(YOUR ASSIGNMENT)
Every entry should be returned unchanged, with the pictures omitted.
#### TASK DATA
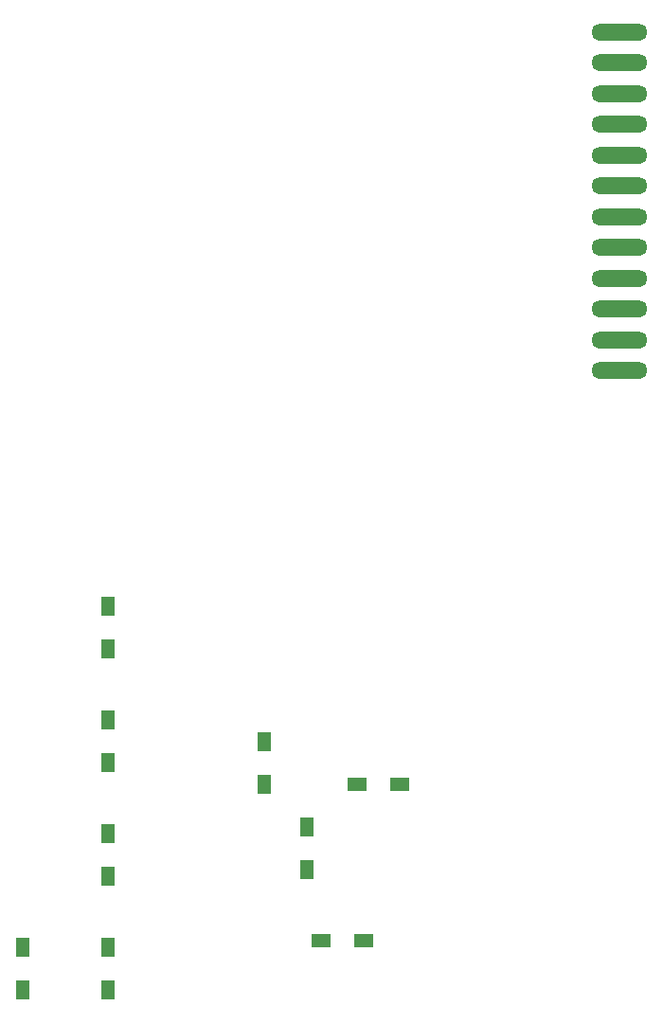
<source format=gbp>
G04*
G04 #@! TF.GenerationSoftware,Altium Limited,Altium Designer,21.1.1 (26)*
G04*
G04 Layer_Color=128*
%FSLAX25Y25*%
%MOIN*%
G70*
G04*
G04 #@! TF.SameCoordinates,6FC1F31B-F578-4013-A3C6-3E9410FEC2B9*
G04*
G04*
G04 #@! TF.FilePolarity,Positive*
G04*
G01*
G75*
%ADD14O,0.19685X0.05906*%
%ADD16R,0.04921X0.06693*%
%ADD55R,0.06693X0.04921*%
D14*
X740000Y724587D02*
D03*
Y713760D02*
D03*
Y702933D02*
D03*
Y692106D02*
D03*
Y681280D02*
D03*
Y670453D02*
D03*
Y659626D02*
D03*
Y648799D02*
D03*
Y637972D02*
D03*
Y627146D02*
D03*
Y616319D02*
D03*
Y605492D02*
D03*
D16*
X630000Y430000D02*
D03*
Y445000D02*
D03*
X615000Y475000D02*
D03*
Y460000D02*
D03*
X560000Y522500D02*
D03*
Y507500D02*
D03*
Y482500D02*
D03*
Y467500D02*
D03*
Y442500D02*
D03*
Y427500D02*
D03*
Y402500D02*
D03*
Y387500D02*
D03*
X530000Y402500D02*
D03*
Y387500D02*
D03*
D55*
X635000Y405000D02*
D03*
X650000D02*
D03*
X647500Y460000D02*
D03*
X662500D02*
D03*
M02*

</source>
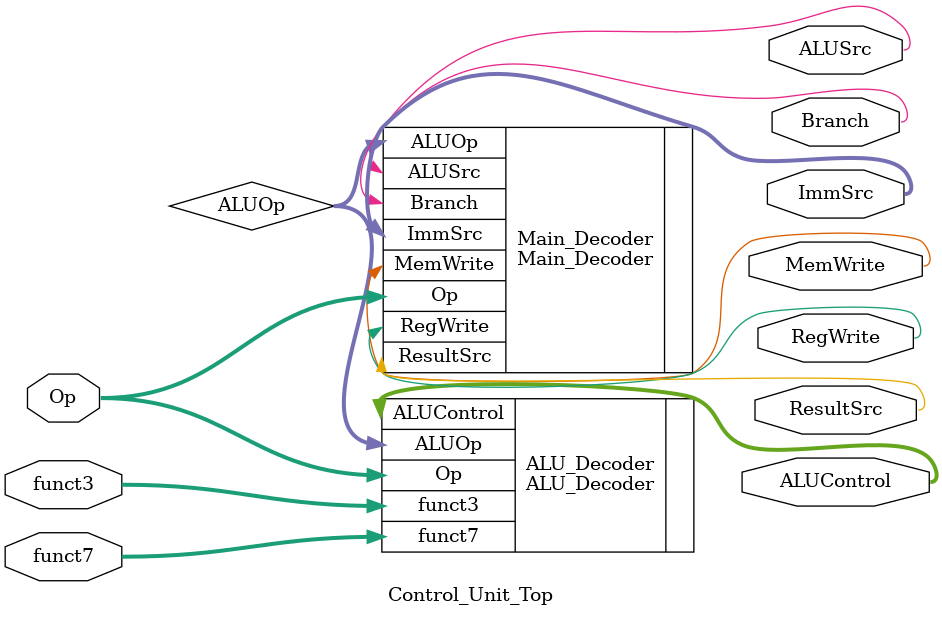
<source format=v>
`timescale 1ns / 1ps


module Control_Unit_Top(Op, RegWrite,ImmSrc, ALUSrc, MemWrite, ResultSrc, Branch, funct3, funct7, ALUControl);
input [6:0]Op, funct7;
input [2:0] funct3;
output RegWrite, ALUSrc, MemWrite, ResultSrc, Branch;
output [1:0]ImmSrc;
output [2:0]ALUControl;

wire [1:0]ALUOp;
Main_Decoder Main_Decoder(.Op(Op), .RegWrite(RegWrite), .ImmSrc(ImmSrc), .MemWrite(MemWrite), .ResultSrc(ResultSrc), .Branch(Branch), .ALUSrc(ALUSrc), .ALUOp(ALUOp));
ALU_Decoder ALU_Decoder(.ALUOp(ALUOp), .funct3(funct3), .funct7(funct7), .Op(Op), .ALUControl(ALUControl));

endmodule

</source>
########
(TASK ANSWER)
<source format=gbp>
G04*
G04 #@! TF.GenerationSoftware,Altium Limited,Altium Designer,21.1.1 (26)*
G04*
G04 Layer_Color=128*
%FSLAX25Y25*%
%MOIN*%
G70*
G04*
G04 #@! TF.SameCoordinates,6FC1F31B-F578-4013-A3C6-3E9410FEC2B9*
G04*
G04*
G04 #@! TF.FilePolarity,Positive*
G04*
G01*
G75*
%ADD14O,0.19685X0.05906*%
%ADD16R,0.04921X0.06693*%
%ADD55R,0.06693X0.04921*%
D14*
X740000Y724587D02*
D03*
Y713760D02*
D03*
Y702933D02*
D03*
Y692106D02*
D03*
Y681280D02*
D03*
Y670453D02*
D03*
Y659626D02*
D03*
Y648799D02*
D03*
Y637972D02*
D03*
Y627146D02*
D03*
Y616319D02*
D03*
Y605492D02*
D03*
D16*
X630000Y430000D02*
D03*
Y445000D02*
D03*
X615000Y475000D02*
D03*
Y460000D02*
D03*
X560000Y522500D02*
D03*
Y507500D02*
D03*
Y482500D02*
D03*
Y467500D02*
D03*
Y442500D02*
D03*
Y427500D02*
D03*
Y402500D02*
D03*
Y387500D02*
D03*
X530000Y402500D02*
D03*
Y387500D02*
D03*
D55*
X635000Y405000D02*
D03*
X650000D02*
D03*
X647500Y460000D02*
D03*
X662500D02*
D03*
M02*

</source>
<source format=v>
`timescale 1ns / 1ps


module Control_Unit_Top(Op, RegWrite,ImmSrc, ALUSrc, MemWrite, ResultSrc, Branch, funct3, funct7, ALUControl);
input [6:0]Op, funct7;
input [2:0] funct3;
output RegWrite, ALUSrc, MemWrite, ResultSrc, Branch;
output [1:0]ImmSrc;
output [2:0]ALUControl;

wire [1:0]ALUOp;
Main_Decoder Main_Decoder(.Op(Op), .RegWrite(RegWrite), .ImmSrc(ImmSrc), .MemWrite(MemWrite), .ResultSrc(ResultSrc), .Branch(Branch), .ALUSrc(ALUSrc), .ALUOp(ALUOp));
ALU_Decoder ALU_Decoder(.ALUOp(ALUOp), .funct3(funct3), .funct7(funct7), .Op(Op), .ALUControl(ALUControl));

endmodule

</source>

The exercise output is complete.